> EXERCISE INSTRUCTIONS:
What should be copied is the stretch of entries below from the line with "right ankle: (62, 141)" up to and including the line with "left hip: (177, 170)", exactly and without images.

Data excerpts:
-- Opening Marker --
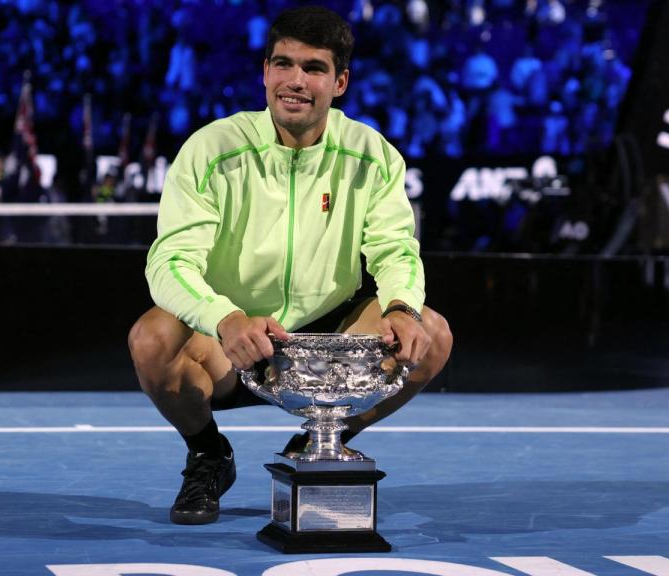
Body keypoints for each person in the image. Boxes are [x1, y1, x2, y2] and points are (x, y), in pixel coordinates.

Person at [128, 6, 452, 526]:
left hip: (329, 340)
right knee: (152, 338)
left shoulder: (373, 155)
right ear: (265, 72)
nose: (294, 81)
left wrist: (401, 306)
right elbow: (169, 261)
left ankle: (319, 440)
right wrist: (224, 317)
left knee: (430, 334)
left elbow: (395, 250)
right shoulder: (211, 149)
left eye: (314, 68)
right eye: (283, 64)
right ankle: (209, 455)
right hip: (230, 339)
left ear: (340, 81)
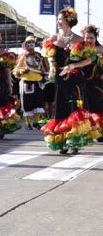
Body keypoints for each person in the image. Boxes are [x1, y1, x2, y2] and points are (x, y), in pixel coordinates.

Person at [40, 8, 101, 154]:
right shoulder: (54, 38)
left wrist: (73, 65)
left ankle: (73, 141)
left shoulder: (79, 40)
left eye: (60, 19)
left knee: (74, 107)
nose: (58, 22)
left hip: (75, 79)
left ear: (68, 21)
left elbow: (90, 59)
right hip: (60, 78)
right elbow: (49, 55)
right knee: (61, 109)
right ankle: (62, 141)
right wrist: (53, 66)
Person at [13, 36, 48, 129]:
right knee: (27, 103)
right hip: (26, 83)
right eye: (29, 42)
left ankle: (36, 122)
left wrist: (42, 72)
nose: (31, 44)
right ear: (25, 44)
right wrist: (22, 71)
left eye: (32, 42)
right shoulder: (22, 56)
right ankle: (28, 123)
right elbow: (16, 70)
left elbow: (45, 68)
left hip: (38, 82)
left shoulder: (39, 55)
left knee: (38, 102)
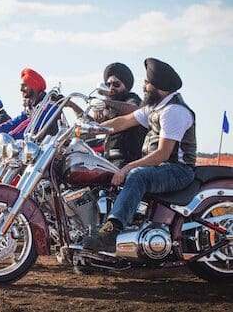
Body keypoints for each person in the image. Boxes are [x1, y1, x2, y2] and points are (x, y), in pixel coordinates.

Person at [83, 58, 196, 252]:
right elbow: (123, 122)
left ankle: (112, 232)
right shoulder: (155, 108)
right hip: (160, 168)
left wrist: (128, 167)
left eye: (147, 82)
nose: (143, 86)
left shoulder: (173, 111)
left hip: (177, 170)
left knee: (137, 175)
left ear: (158, 86)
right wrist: (88, 130)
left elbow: (162, 154)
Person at [98, 63, 147, 167]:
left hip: (128, 160)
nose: (111, 88)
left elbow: (135, 110)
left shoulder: (132, 99)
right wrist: (72, 105)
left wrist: (105, 102)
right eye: (108, 85)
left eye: (116, 84)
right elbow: (96, 125)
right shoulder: (110, 106)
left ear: (126, 86)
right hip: (109, 159)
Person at [0, 68, 48, 139]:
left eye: (24, 85)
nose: (21, 89)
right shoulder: (32, 107)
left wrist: (11, 137)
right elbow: (13, 123)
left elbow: (32, 128)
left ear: (34, 87)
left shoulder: (47, 107)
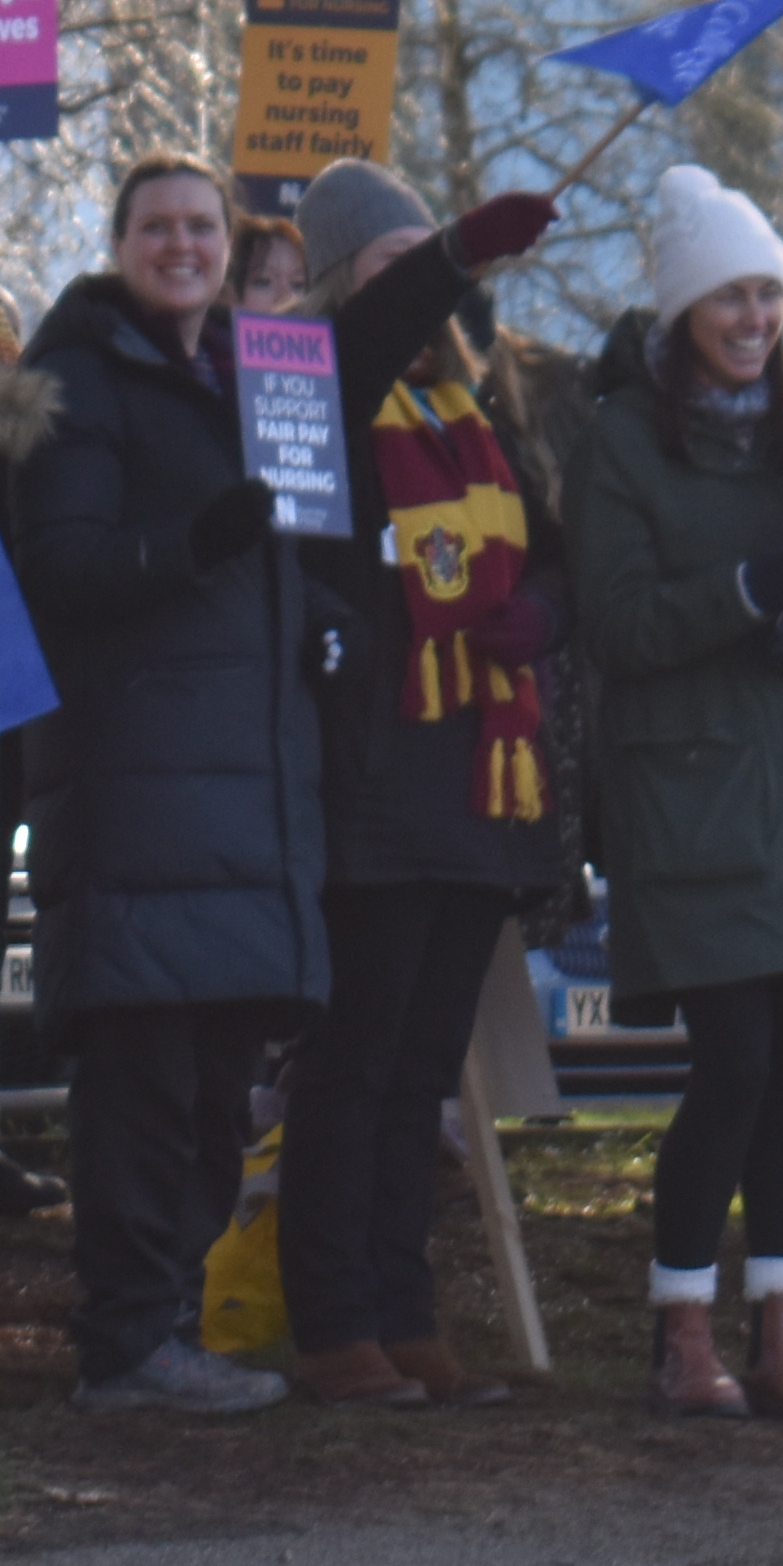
-- Closing Marker --
> WRITTEN RESPONSE:
right ankle: (62, 141)
right wrist: (53, 66)
Person at [13, 36, 48, 129]:
right knee: (27, 103)
right hip: (26, 83)
right eye: (29, 42)
left ankle: (36, 122)
left wrist: (42, 72)
nose: (31, 44)
right ear: (25, 44)
right wrist: (22, 71)
left eye: (32, 42)
right shoulder: (22, 56)
right ankle: (28, 123)
right elbow: (16, 70)
left elbow: (45, 68)
left hip: (38, 82)
left shoulder: (39, 55)
left knee: (38, 102)
Body keypoints for each person in the image. Boxes are [x1, y1, x2, y2] and points are (x, y), in pixel coordinates.

Person at [83, 58, 196, 252]:
right elbow: (123, 122)
left ankle: (112, 232)
right shoulder: (155, 108)
right hip: (160, 168)
left wrist: (128, 167)
left eye: (147, 82)
nose: (143, 86)
left shoulder: (173, 111)
left hip: (177, 170)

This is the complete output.